Geistlicher oder spiritueller Missbrauch könne, so Butenkemper, in jedem religiösen Kontext auftreten, in dem es ungleiche Machtstrukturen gebe. Ob in neuen geistlichen Gemeinschaften, Pfarrgemeinden, Familien, in geistlicher Begleitung, Jugendarbeit, Freikirchen, aber auch in klassischen Ordensgemeinschaften kann demnach religiöse Autorität benutzt werden, um im Namen Gottes Druck und Zwang auszuüben. Butenkemper selbst war, wie sie sagte, früher Mitglied einer Gemeinschaft und erlebte dort ebenfalls geistlichen Missbrauch.
Keine allgemeine Definition
Mit dem Phänomen hätten sich bereits mittelalterliche Ordensgründer auseinandersetzen müssen. In der aktuellen Debatte um Missbrauch in Kirchen gebe es noch keine allgemeine Definition für das "diffuse Problem", sagte Butenkemper.

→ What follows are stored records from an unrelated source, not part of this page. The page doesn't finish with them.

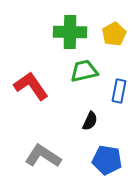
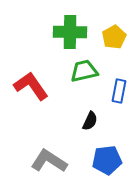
yellow pentagon: moved 3 px down
gray L-shape: moved 6 px right, 5 px down
blue pentagon: rotated 16 degrees counterclockwise
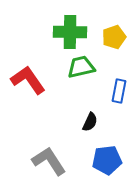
yellow pentagon: rotated 10 degrees clockwise
green trapezoid: moved 3 px left, 4 px up
red L-shape: moved 3 px left, 6 px up
black semicircle: moved 1 px down
gray L-shape: rotated 24 degrees clockwise
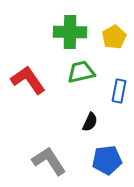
yellow pentagon: rotated 10 degrees counterclockwise
green trapezoid: moved 5 px down
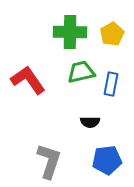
yellow pentagon: moved 2 px left, 3 px up
blue rectangle: moved 8 px left, 7 px up
black semicircle: rotated 66 degrees clockwise
gray L-shape: rotated 51 degrees clockwise
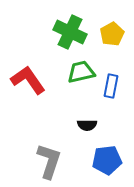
green cross: rotated 24 degrees clockwise
blue rectangle: moved 2 px down
black semicircle: moved 3 px left, 3 px down
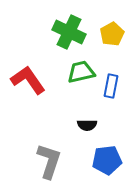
green cross: moved 1 px left
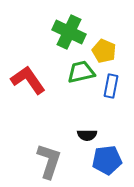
yellow pentagon: moved 8 px left, 17 px down; rotated 20 degrees counterclockwise
black semicircle: moved 10 px down
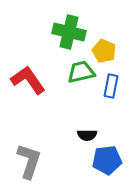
green cross: rotated 12 degrees counterclockwise
gray L-shape: moved 20 px left
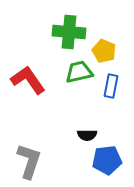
green cross: rotated 8 degrees counterclockwise
green trapezoid: moved 2 px left
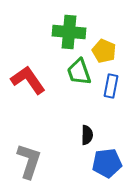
green trapezoid: rotated 96 degrees counterclockwise
black semicircle: rotated 90 degrees counterclockwise
blue pentagon: moved 3 px down
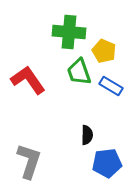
blue rectangle: rotated 70 degrees counterclockwise
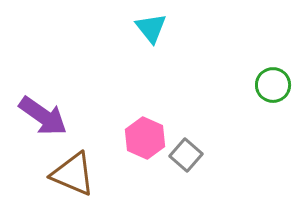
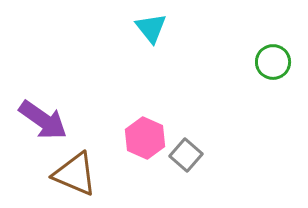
green circle: moved 23 px up
purple arrow: moved 4 px down
brown triangle: moved 2 px right
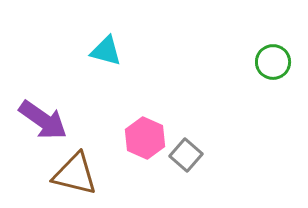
cyan triangle: moved 45 px left, 23 px down; rotated 36 degrees counterclockwise
brown triangle: rotated 9 degrees counterclockwise
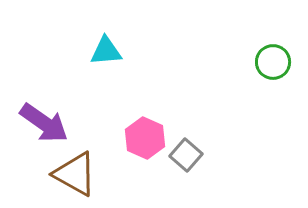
cyan triangle: rotated 20 degrees counterclockwise
purple arrow: moved 1 px right, 3 px down
brown triangle: rotated 15 degrees clockwise
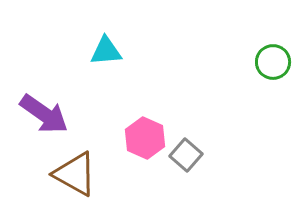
purple arrow: moved 9 px up
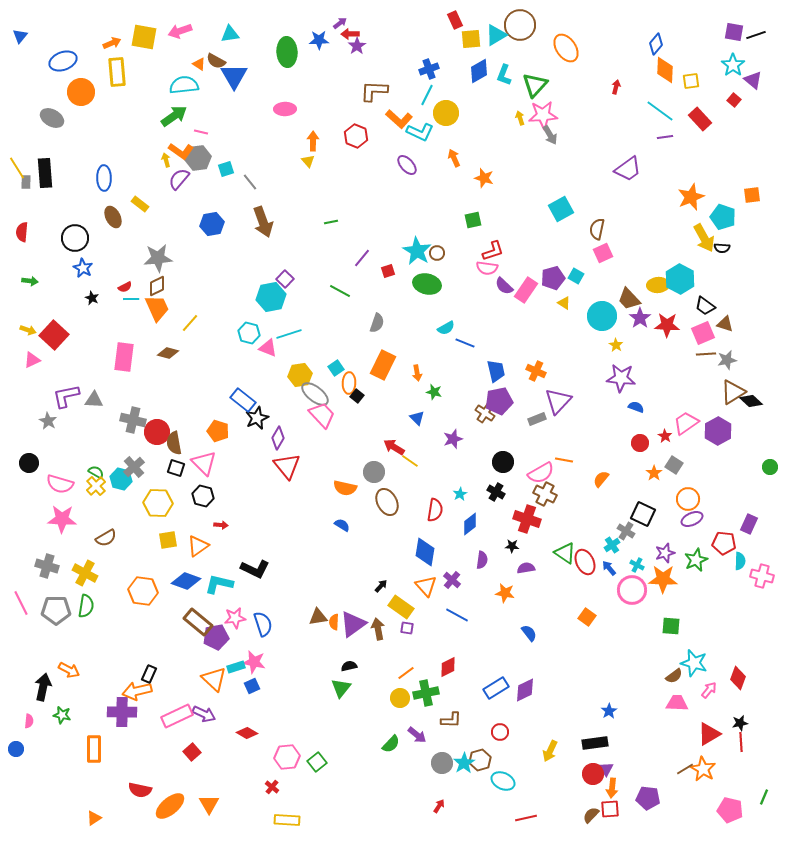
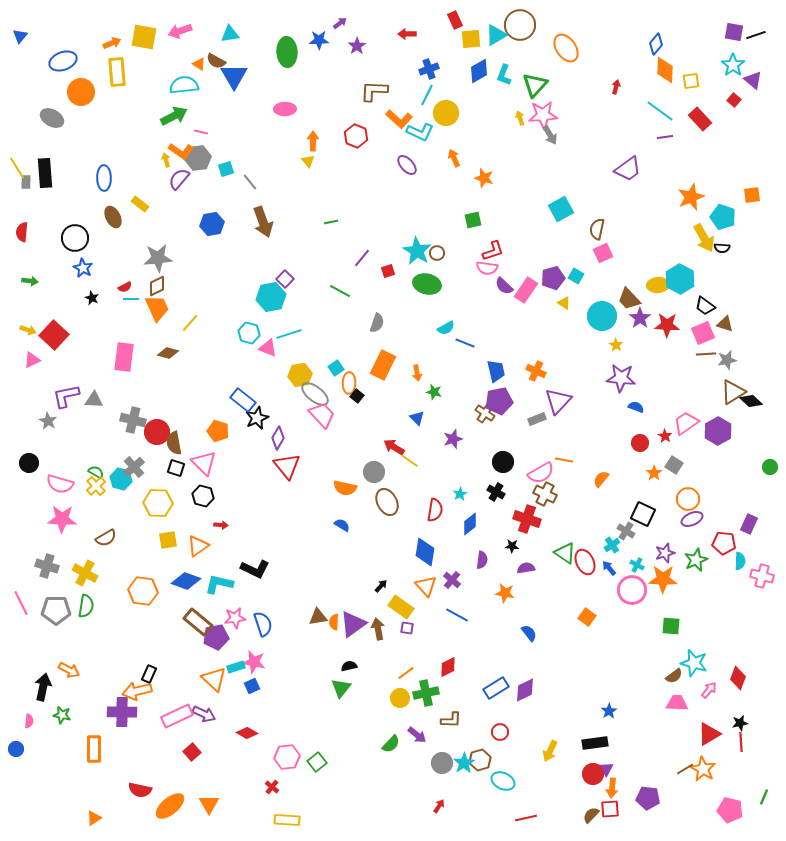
red arrow at (350, 34): moved 57 px right
green arrow at (174, 116): rotated 8 degrees clockwise
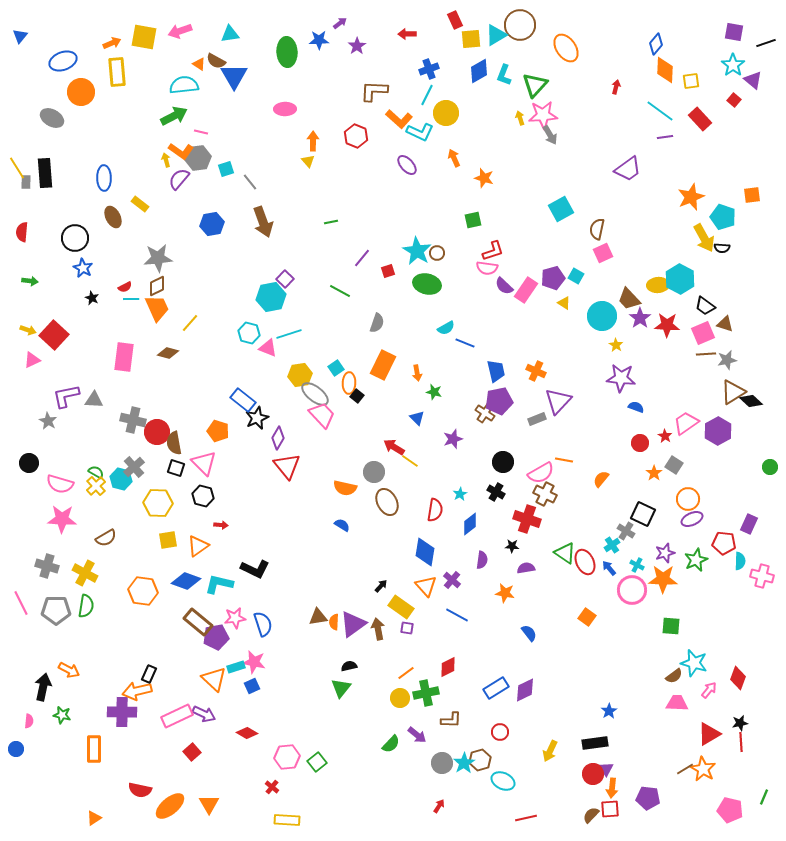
black line at (756, 35): moved 10 px right, 8 px down
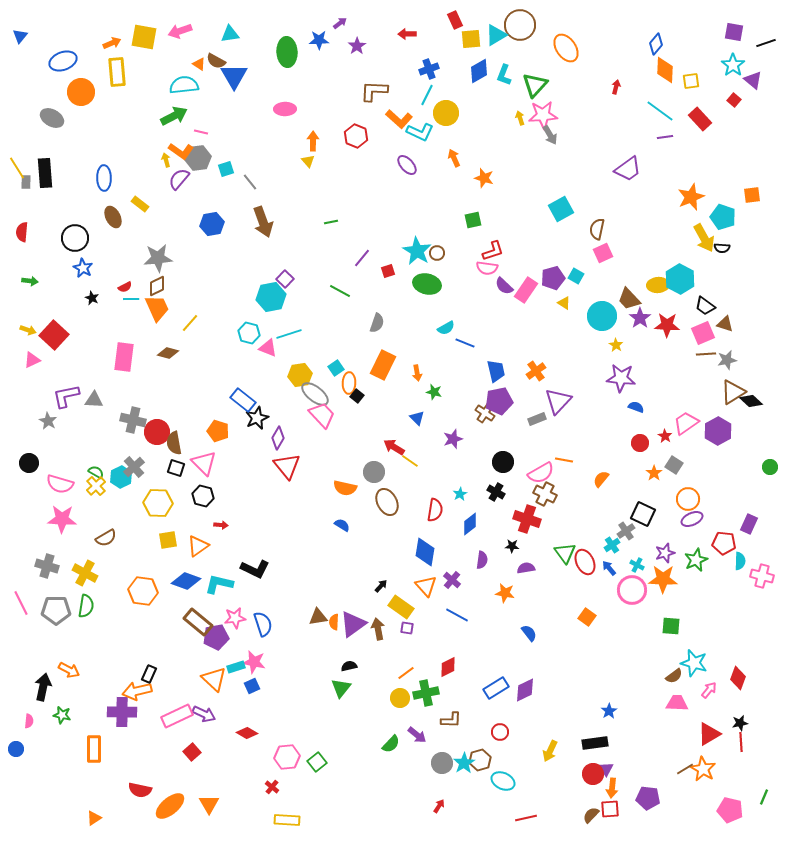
orange cross at (536, 371): rotated 30 degrees clockwise
cyan hexagon at (121, 479): moved 2 px up; rotated 20 degrees clockwise
gray cross at (626, 531): rotated 24 degrees clockwise
green triangle at (565, 553): rotated 20 degrees clockwise
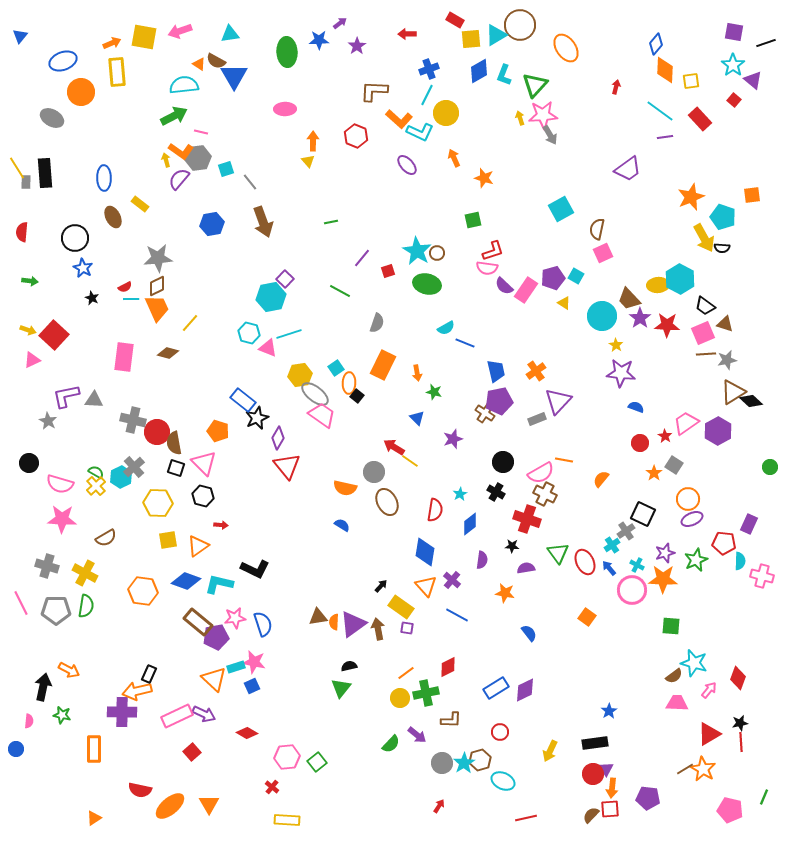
red rectangle at (455, 20): rotated 36 degrees counterclockwise
purple star at (621, 378): moved 5 px up
pink trapezoid at (322, 415): rotated 12 degrees counterclockwise
green triangle at (565, 553): moved 7 px left
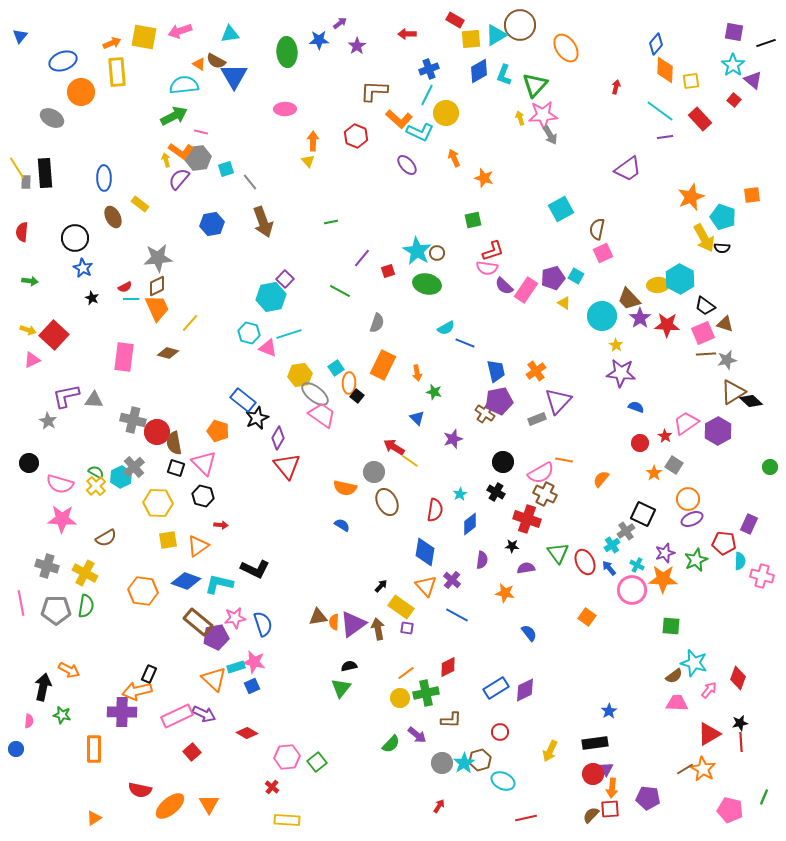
pink line at (21, 603): rotated 15 degrees clockwise
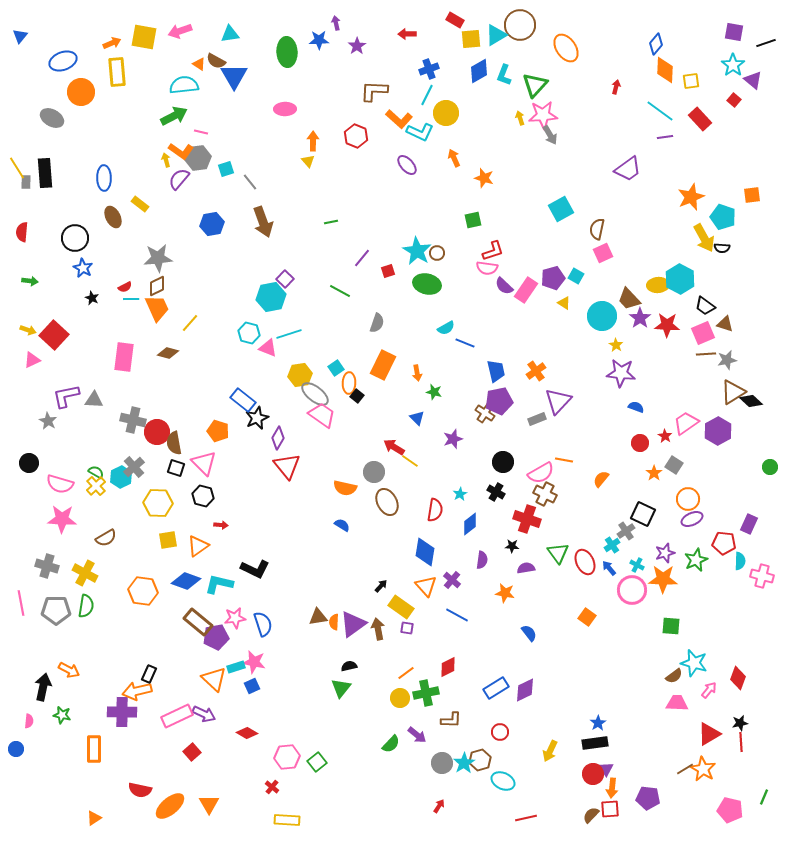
purple arrow at (340, 23): moved 4 px left; rotated 64 degrees counterclockwise
blue star at (609, 711): moved 11 px left, 12 px down
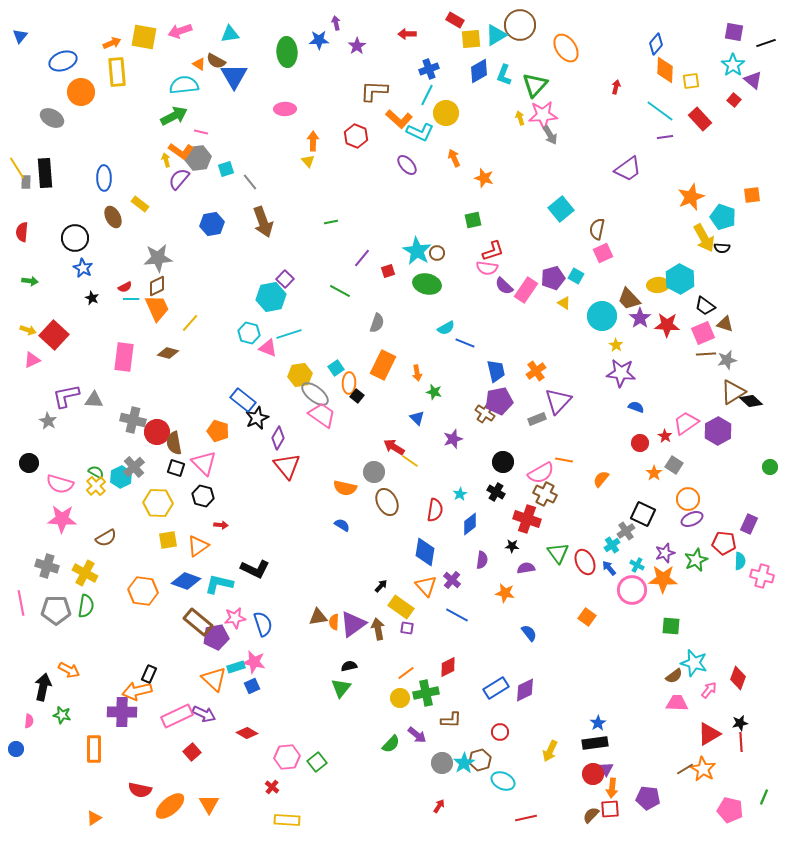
cyan square at (561, 209): rotated 10 degrees counterclockwise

Im Wesentlichen, so die Referentin, biete eine Gemeinschaft, in der später Missbrauch erfahren wird, einen Familienersatz. Die Anerkennung, oft mittels eines regelrechten "Love-Bombings", die Versorgung und die Begeisterung, die Menschen dort erfahren, gingen im missbräuchlichen Fall mit Gedankenumbildung und Bewusstseinskontrolle, Entmündigung und Isolation einher.
Allmähliches aufgeben der eigenen Identität
Langsames Eintauchen und Verstrickt-Werden in das Umfeld der Gemeinschaft führten zur allmählichen Aufgabe der eigenen Identität. Oftmals würden Außenkontakte abgebrochen, eine Parallelwelt entwickle sich. Viele bemerkten erst sehr spät, welchen Preis sie für die anfänglichen Vorteile zahlten. Dennoch erscheine ein Ausstieg und ein Leben ohne die Gemeinschaft oder geistliche Beziehung oft als unmöglich. "Dann droht das ganze Leben zusammenzubrechen", erklärte Butenkemper.
Ihre Gespräche mit acht Betroffenen aus verschiedenen Gemeinschaften sowie Erkenntnisse und Folgen für die Praxis will die Sozialpädagogin im April nächsten Jahres als Buch veröffentlichen. Der Titel lautet "Toxische Gemeinschaften. Geistlichen und emotionalen Missbrauch erkennen, verhindern und heilen".